Forgoing calcium supplements is a fine approach for most people, a preventive services panel says.
Forgoing calcium supplements is a fine approach for most people, a preventive services panel says. iStockphoto.com
Women have been told for years that if they don't take calcium supplements religiously, they're putting themselves at risk of crippling hip fractures in old age.
Now the word from a major government panel: Why bother?
There's no evidence that taking calcium supplements reduces the risk of fractures for most people, the U.S. Preventive Services Task Force said. The recommendations were published online Monday by the Annals of Internal Medicine.
That applies to postmenopausal women, the target audience for calcium supplements.
"We're not saying don't use it," says Linda Baumann, a member of the task force and a professor emerita of nursing at the University of Wisconsin-Madison. "But think about it, because we're not sure it has the benefit you think it has."
The task force said that taking up to 1,000 milligrams a day of calcium supplements and up to 400 international units of vitamin D daily did nothing to prevent fractures in healthy people, while slightly increasing the risk of kidney stones.
That's just a bit less than the 1,200 milligrams of calcium a day recommended for postmenopausal women by a 2011 Institute of Medicine report.

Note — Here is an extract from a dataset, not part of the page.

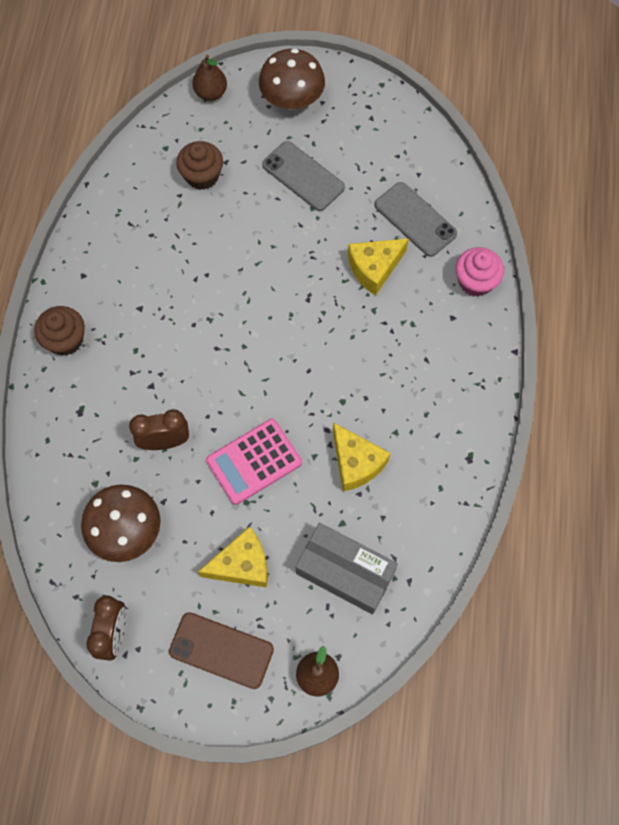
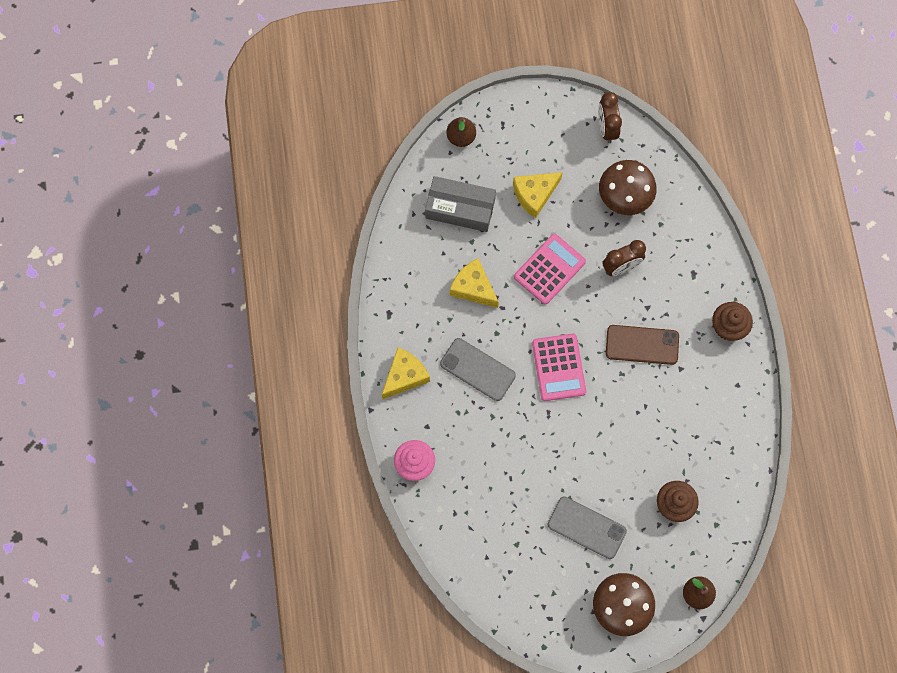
camera: 165 degrees right, 5 degrees up
brown phone [169,612,274,689] -> brown phone moved to [606,325,679,365]
yellow cheese [348,238,409,296] -> yellow cheese moved to [382,348,430,399]
grey phone [374,182,457,257] -> grey phone moved to [440,338,516,401]
none -> pink calculator [532,334,586,401]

More might be better, the USPSTF panel concluded, but there's no evidence that's true. The panel gives independent recommendations to the federal government on the risks and benefits of treatments.
Reports like this always come with caveats, so here goes: The recommendations don't apply to people who already have osteoporosis or vitamin D deficiency. And the advice doesn't apply to people over 65 who are at risk of falls.
The task force members would have loved to review data on whether taking calcium and vitamin D supplements earlier in life would be useful, Baumann tells Shots. Teenagers' calcium intake is pathetically low, even though they're still growing.
"The other thing that's really unclear is the appropriate dose and dosing regimen," Baumann says. The studies the panel relied on were all over the map on how much people took — and when. And because most studies have looked at calcium and bone health in white women, there's no good data on men or minority groups.
Vitamin D supplements have become trendy of late, promoted as preventing cancer, heart disease, and diabetes. Some doctors recommending up to 50,000 IU in a week.The USPSTF is looking at whether D influences cancer, so stay tuned for that.
An accompanying editorial concludes, "While we wait for the results of further research, the USPSTF's cautious, evidence-based advice should encourage clinicians to think carefully before advising calcium and vitamin D supplementation for healthy individuals."
Calcium supplements aren't as trendy, but some women are "taking three, four, five calcium pills a day," says Cliff Rosen, an author of the 2011 IOM report, and an osteoporosis researcher at the Maine Medical Center Research Institute. Taking that much can up the risk of kidney stones by 17 percent, he says. And there's also evidence that calcium supplements may contribute to heart disease.
The calcium in food doesn't seem to cause those problems, Rosen says. So the best advice for everyone, from teens to their grandmas, is get calcium from food. "A glass of milk is 300 milligrams. Three glasses of milk a day, and you get there without a problem."
And if that doesn't grab you, there's another option, Rosen says: "Of course, ice cream has calcium in it."